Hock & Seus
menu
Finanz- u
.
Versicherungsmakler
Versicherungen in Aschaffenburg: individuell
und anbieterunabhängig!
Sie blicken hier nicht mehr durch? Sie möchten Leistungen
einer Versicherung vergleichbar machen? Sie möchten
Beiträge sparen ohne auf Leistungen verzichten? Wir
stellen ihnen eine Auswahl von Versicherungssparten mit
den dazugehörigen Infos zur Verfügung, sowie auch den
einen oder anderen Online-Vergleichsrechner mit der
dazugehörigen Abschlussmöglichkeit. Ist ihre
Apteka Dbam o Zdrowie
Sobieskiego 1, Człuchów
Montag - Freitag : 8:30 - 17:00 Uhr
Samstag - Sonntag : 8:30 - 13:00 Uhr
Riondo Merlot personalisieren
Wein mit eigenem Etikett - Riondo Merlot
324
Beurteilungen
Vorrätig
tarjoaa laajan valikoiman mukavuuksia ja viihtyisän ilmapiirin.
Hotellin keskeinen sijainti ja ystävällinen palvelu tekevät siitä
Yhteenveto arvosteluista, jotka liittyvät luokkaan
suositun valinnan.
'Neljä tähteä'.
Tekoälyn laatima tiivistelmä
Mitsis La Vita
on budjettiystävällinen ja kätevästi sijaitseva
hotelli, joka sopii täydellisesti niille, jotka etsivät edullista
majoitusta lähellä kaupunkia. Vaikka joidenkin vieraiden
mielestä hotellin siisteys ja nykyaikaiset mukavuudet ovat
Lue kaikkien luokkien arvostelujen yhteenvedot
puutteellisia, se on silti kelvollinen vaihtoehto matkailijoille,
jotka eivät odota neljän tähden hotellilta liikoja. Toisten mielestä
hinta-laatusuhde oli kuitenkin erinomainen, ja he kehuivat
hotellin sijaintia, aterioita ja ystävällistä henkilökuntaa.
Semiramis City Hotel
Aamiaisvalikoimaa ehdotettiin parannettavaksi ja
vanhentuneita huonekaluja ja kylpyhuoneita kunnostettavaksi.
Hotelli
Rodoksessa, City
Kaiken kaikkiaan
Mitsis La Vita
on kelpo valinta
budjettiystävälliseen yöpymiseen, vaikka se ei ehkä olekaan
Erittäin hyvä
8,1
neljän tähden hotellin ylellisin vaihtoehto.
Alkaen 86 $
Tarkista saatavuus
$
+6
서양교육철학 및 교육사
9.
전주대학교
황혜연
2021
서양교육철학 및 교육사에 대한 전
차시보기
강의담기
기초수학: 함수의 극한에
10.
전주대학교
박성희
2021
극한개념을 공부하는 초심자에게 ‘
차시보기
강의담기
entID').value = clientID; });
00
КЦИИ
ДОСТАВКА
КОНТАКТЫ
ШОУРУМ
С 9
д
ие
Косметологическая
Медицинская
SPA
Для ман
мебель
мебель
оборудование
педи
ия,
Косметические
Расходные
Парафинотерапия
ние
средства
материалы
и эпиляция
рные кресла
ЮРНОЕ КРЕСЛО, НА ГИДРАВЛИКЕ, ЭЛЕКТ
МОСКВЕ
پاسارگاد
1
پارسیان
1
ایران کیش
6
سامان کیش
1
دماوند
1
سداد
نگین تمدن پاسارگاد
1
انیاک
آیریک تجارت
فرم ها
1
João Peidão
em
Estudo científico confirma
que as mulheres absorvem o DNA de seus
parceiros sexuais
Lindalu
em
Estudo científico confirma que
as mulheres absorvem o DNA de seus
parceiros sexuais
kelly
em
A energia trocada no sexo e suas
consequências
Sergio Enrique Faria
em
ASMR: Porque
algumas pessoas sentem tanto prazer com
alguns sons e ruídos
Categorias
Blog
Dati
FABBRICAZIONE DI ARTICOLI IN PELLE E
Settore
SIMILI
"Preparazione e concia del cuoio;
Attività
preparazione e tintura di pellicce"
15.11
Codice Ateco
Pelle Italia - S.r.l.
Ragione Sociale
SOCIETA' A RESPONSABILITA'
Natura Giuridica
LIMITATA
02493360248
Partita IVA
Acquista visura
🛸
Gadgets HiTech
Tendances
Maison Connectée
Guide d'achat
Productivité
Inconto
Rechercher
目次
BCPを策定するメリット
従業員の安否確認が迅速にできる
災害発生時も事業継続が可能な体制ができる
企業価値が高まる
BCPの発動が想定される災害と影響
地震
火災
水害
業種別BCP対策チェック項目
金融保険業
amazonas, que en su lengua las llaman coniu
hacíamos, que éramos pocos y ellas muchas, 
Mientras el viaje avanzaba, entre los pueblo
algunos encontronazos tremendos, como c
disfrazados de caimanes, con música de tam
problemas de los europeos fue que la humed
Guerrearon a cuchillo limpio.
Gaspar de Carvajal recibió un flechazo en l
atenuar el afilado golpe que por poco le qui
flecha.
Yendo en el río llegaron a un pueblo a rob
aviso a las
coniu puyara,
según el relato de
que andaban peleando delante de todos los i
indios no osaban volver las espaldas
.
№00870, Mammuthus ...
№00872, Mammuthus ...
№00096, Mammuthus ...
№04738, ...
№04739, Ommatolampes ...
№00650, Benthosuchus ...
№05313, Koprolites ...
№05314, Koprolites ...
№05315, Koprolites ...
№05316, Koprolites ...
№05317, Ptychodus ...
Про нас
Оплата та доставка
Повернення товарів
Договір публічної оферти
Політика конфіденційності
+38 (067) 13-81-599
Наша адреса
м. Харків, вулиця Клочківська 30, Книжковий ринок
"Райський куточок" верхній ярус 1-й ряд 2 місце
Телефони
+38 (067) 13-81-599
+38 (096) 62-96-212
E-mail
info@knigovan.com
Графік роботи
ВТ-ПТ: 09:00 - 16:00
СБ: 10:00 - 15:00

★ ★ ★ ★

YOUR OBJECTIVE:
Copy every line of the records above word for word, keeping each one as it stands.

ANSWER BELOW:
Hock & Seus
menu
Finanz- u
.
Versicherungsmakler
Versicherungen in Aschaffenburg: individuell
und anbieterunabhängig!
Sie blicken hier nicht mehr durch? Sie möchten Leistungen
einer Versicherung vergleichbar machen? Sie möchten
Beiträge sparen ohne auf Leistungen verzichten? Wir
stellen ihnen eine Auswahl von Versicherungssparten mit
den dazugehörigen Infos zur Verfügung, sowie auch den
einen oder anderen Online-Vergleichsrechner mit der
dazugehörigen Abschlussmöglichkeit. Ist ihre
Apteka Dbam o Zdrowie
Sobieskiego 1, Człuchów
Montag - Freitag : 8:30 - 17:00 Uhr
Samstag - Sonntag : 8:30 - 13:00 Uhr
Riondo Merlot personalisieren
Wein mit eigenem Etikett - Riondo Merlot
324
Beurteilungen
Vorrätig
tarjoaa laajan valikoiman mukavuuksia ja viihtyisän ilmapiirin.
Hotellin keskeinen sijainti ja ystävällinen palvelu tekevät siitä
Yhteenveto arvosteluista, jotka liittyvät luokkaan
suositun valinnan.
'Neljä tähteä'.
Tekoälyn laatima tiivistelmä
Mitsis La Vita
on budjettiystävällinen ja kätevästi sijaitseva
hotelli, joka sopii täydellisesti niille, jotka etsivät edullista
majoitusta lähellä kaupunkia. Vaikka joidenkin vieraiden
mielestä hotellin siisteys ja nykyaikaiset mukavuudet ovat
Lue kaikkien luokkien arvostelujen yhteenvedot
puutteellisia, se on silti kelvollinen vaihtoehto matkailijoille,
jotka eivät odota neljän tähden hotellilta liikoja. Toisten mielestä
hinta-laatusuhde oli kuitenkin erinomainen, ja he kehuivat
hotellin sijaintia, aterioita ja ystävällistä henkilökuntaa.
Semiramis City Hotel
Aamiaisvalikoimaa ehdotettiin parannettavaksi ja
vanhentuneita huonekaluja ja kylpyhuoneita kunnostettavaksi.
Hotelli
Rodoksessa, City
Kaiken kaikkiaan
Mitsis La Vita
on kelpo valinta
budjettiystävälliseen yöpymiseen, vaikka se ei ehkä olekaan
Erittäin hyvä
8,1
neljän tähden hotellin ylellisin vaihtoehto.
Alkaen 86 $
Tarkista saatavuus
$
+6
서양교육철학 및 교육사
9.
전주대학교
황혜연
2021
서양교육철학 및 교육사에 대한 전
차시보기
강의담기
기초수학: 함수의 극한에
10.
전주대학교
박성희
2021
극한개념을 공부하는 초심자에게 ‘
차시보기
강의담기
entID').value = clientID; });
00
КЦИИ
ДОСТАВКА
КОНТАКТЫ
ШОУРУМ
С 9
д
ие
Косметологическая
Медицинская
SPA
Для ман
мебель
мебель
оборудование
педи
ия,
Косметические
Расходные
Парафинотерапия
ние
средства
материалы
и эпиляция
рные кресла
ЮРНОЕ КРЕСЛО, НА ГИДРАВЛИКЕ, ЭЛЕКТ
МОСКВЕ
پاسارگاد
1
پارسیان
1
ایران کیش
6
سامان کیش
1
دماوند
1
سداد
نگین تمدن پاسارگاد
1
انیاک
آیریک تجارت
فرم ها
1
João Peidão
em
Estudo científico confirma
que as mulheres absorvem o DNA de seus
parceiros sexuais
Lindalu
em
Estudo científico confirma que
as mulheres absorvem o DNA de seus
parceiros sexuais
kelly
em
A energia trocada no sexo e suas
consequências
Sergio Enrique Faria
em
ASMR: Porque
algumas pessoas sentem tanto prazer com
alguns sons e ruídos
Categorias
Blog
Dati
FABBRICAZIONE DI ARTICOLI IN PELLE E
Settore
SIMILI
"Preparazione e concia del cuoio;
Attività
preparazione e tintura di pellicce"
15.11
Codice Ateco
Pelle Italia - S.r.l.
Ragione Sociale
SOCIETA' A RESPONSABILITA'
Natura Giuridica
LIMITATA
02493360248
Partita IVA
Acquista visura
🛸
Gadgets HiTech
Tendances
Maison Connectée
Guide d'achat
Productivité
Inconto
Rechercher
目次
BCPを策定するメリット
従業員の安否確認が迅速にできる
災害発生時も事業継続が可能な体制ができる
企業価値が高まる
BCPの発動が想定される災害と影響
地震
火災
水害
業種別BCP対策チェック項目
金融保険業
amazonas, que en su lengua las llaman coniu
hacíamos, que éramos pocos y ellas muchas, 
Mientras el viaje avanzaba, entre los pueblo
algunos encontronazos tremendos, como c
disfrazados de caimanes, con música de tam
problemas de los europeos fue que la humed
Guerrearon a cuchillo limpio.
Gaspar de Carvajal recibió un flechazo en l
atenuar el afilado golpe que por poco le qui
flecha.
Yendo en el río llegaron a un pueblo a rob
aviso a las
coniu puyara,
según el relato de
que andaban peleando delante de todos los i
indios no osaban volver las espaldas
.
№00870, Mammuthus ...
№00872, Mammuthus ...
№00096, Mammuthus ...
№04738, ...
№04739, Ommatolampes ...
№00650, Benthosuchus ...
№05313, Koprolites ...
№05314, Koprolites ...
№05315, Koprolites ...
№05316, Koprolites ...
№05317, Ptychodus ...
Про нас
Оплата та доставка
Повернення товарів
Договір публічної оферти
Політика конфіденційності
+38 (067) 13-81-599
Наша адреса
м. Харків, вулиця Клочківська 30, Книжковий ринок
"Райський куточок" верхній ярус 1-й ряд 2 місце
Телефони
+38 (067) 13-81-599
+38 (096) 62-96-212
E-mail
info@knigovan.com
Графік роботи
ВТ-ПТ: 09:00 - 16:00
СБ: 10:00 - 15:00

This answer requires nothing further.